Pada tahun 1969 misalnya, PMI mencatat jumlah penerima darah sebanyak 28.265 labu darah kapasitas 200 cc. Padahal, pada tahun tersebut hanya terdapat 6.859 donor sukarela. Selebihnya, sejumlah 21.406 labu darah, adalah donor pengganti, entah dari keluarga dan kerabat maupun dari calo darah.
Dengan beragam upaya promosi peningkatan kesadaran masyarakat, pada tahun 1981 angka donor sukarela meningkat menjadi 198.821 donor sukarela, dengan angka donor pengganti sejumlah 64.835 donor pengganti. Direktur Lembaga Pusat Transfusi Darah PMI, dr. Masri Roestam, waktu itu menyebutkan bahwa keberhasilan peningkatan donor sukarela sesuai dengan Prinsip Dasar PMI dan akan membantu mengatasi masalah jual-beli darah yang terjadi.
Akan tetapi, ketersediaan darah masih belum merata di berbagai daerah. Sebagai contoh, pada tahun 1981, di PMI Medan tercatat bahwa donor darah dari Kota Medan hanya dapat memenuhi lima persen dari total kebutuhan darah di kota tersebut. Tantangan biaya, fenomena calo darah, dan tingkat donor sukarela menjadi ketiga tantangan yang fokus dihadapi PMI pada masa Orde Baru.
Masa Reformasi
Pada 4 Februari 2011, Pemerintah menerbitkan Peraturan Pemerintah Nomor 7 Tahun 2011 tentang Pelayanan Darah. PP ini mengatur tentang pelayanan transfusi darah yang merupakan salah satu pelayanan PMI. Pelayanan ini dikoordinasi oleh Unit Transfusi Darah (UTD) PMI di seluruh Indonesia.

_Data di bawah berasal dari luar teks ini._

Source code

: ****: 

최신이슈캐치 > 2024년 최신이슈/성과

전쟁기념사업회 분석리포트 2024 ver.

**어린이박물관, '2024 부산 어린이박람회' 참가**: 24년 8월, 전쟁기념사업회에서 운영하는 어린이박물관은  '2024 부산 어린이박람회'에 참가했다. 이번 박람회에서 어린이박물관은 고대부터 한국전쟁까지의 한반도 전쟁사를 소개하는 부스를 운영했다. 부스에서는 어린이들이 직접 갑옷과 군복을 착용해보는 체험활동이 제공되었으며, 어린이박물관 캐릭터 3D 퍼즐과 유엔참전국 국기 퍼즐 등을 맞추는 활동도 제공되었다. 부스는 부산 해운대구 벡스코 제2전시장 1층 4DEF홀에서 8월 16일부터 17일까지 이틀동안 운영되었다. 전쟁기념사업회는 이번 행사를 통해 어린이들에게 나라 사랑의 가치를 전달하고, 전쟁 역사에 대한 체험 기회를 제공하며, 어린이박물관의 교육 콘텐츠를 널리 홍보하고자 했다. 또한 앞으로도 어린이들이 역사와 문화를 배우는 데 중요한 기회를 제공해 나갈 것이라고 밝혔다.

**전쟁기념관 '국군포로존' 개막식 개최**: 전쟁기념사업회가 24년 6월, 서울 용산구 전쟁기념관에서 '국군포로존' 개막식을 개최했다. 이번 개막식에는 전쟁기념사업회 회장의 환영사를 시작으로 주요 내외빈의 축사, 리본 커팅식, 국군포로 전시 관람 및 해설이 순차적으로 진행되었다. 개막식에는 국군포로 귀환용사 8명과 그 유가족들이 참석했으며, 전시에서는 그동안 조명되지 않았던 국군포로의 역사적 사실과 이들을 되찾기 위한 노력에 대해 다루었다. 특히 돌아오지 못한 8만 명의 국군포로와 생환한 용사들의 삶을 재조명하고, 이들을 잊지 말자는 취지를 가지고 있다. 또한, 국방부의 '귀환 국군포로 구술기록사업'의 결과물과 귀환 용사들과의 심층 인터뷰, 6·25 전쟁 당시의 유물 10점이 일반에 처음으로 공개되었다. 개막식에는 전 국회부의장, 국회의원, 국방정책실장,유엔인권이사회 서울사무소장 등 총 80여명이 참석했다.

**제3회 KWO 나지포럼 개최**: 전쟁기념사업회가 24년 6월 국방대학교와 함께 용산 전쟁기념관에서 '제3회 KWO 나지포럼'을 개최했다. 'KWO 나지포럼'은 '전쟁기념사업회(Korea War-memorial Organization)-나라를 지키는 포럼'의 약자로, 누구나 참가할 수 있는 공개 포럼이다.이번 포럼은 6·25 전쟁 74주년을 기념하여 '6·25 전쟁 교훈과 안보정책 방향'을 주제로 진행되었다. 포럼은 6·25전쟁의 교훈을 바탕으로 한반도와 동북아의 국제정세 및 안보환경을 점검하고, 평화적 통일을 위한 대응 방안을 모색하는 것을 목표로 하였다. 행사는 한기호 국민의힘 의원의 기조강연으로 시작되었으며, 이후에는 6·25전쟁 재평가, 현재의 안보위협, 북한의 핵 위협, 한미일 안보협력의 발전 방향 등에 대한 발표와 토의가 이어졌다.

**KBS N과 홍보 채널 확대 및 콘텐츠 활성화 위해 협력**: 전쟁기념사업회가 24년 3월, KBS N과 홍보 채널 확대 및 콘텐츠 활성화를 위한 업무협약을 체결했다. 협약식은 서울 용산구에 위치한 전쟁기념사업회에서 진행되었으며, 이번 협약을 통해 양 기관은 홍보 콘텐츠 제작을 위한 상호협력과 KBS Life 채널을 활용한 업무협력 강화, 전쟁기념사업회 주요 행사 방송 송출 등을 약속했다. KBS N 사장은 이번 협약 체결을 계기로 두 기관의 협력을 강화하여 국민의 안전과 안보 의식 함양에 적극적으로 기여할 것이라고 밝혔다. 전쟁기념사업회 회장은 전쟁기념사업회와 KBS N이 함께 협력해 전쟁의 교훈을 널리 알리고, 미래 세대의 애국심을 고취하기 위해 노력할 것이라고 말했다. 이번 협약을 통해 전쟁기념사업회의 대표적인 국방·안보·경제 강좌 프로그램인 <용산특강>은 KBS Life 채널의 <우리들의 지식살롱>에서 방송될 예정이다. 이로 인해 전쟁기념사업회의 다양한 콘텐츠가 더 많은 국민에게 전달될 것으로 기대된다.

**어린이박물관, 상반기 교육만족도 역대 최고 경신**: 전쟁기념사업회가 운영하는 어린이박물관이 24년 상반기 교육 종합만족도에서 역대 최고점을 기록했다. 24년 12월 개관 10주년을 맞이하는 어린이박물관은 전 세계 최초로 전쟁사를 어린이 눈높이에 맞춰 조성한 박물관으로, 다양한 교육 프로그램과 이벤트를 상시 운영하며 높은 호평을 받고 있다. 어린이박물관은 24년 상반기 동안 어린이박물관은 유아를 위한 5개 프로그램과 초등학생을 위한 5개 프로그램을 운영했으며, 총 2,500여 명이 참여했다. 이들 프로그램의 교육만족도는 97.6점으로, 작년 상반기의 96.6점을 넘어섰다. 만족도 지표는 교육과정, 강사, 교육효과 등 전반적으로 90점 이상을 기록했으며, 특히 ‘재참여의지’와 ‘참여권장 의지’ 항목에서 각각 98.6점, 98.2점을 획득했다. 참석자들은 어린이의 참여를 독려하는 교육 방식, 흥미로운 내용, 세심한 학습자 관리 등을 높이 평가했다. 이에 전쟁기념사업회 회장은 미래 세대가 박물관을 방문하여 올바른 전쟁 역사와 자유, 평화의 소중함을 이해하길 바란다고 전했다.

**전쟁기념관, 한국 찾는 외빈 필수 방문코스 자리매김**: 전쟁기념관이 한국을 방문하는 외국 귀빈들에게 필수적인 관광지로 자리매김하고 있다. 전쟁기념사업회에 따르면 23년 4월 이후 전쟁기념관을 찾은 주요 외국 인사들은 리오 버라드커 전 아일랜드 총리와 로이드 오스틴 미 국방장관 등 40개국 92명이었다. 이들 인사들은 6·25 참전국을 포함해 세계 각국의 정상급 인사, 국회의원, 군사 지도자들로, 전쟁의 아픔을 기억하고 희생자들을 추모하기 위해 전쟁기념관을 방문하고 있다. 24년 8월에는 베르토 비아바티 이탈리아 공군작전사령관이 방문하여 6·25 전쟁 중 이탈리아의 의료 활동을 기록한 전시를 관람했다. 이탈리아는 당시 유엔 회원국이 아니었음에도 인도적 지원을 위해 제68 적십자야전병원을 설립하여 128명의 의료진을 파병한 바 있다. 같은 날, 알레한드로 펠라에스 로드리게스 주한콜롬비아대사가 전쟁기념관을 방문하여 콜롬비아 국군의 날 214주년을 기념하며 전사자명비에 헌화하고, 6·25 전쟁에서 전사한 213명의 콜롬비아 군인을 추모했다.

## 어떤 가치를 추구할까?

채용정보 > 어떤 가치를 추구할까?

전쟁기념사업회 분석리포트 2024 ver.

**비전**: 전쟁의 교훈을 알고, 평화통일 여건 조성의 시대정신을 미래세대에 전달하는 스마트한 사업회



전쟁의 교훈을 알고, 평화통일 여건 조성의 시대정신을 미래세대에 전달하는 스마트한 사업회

Peraturan ini mengubah peraturan lama pada PP 18/1980 guna meningkatkan mekanisme pelayanan transfusi darah di Indonesia.
Kemudian pada 9 Januari 2018, Pemerintah menerbitkan Undang-Undang Nomor 1 Tahun 2018 tentang Kepalangmerahan. UU 1/2018 ini menetapkan PMI sebagai organisasi kemanusiaan yang berstatus badan hukum dan bertujuan untuk mencegah, meringankan penderitaan, dan melindungi korban tawanan perang dan bencana, tanpa keberpihakan pada kelompok agama, ras, etnis, gender, dan politik tertentu. UU ini mengukuhkan PMI sebagai organisasi yang berkarya untuk kemanusiaan di Indonesia.
Demikianlah artikel yang cukup panjang mengenai PMI.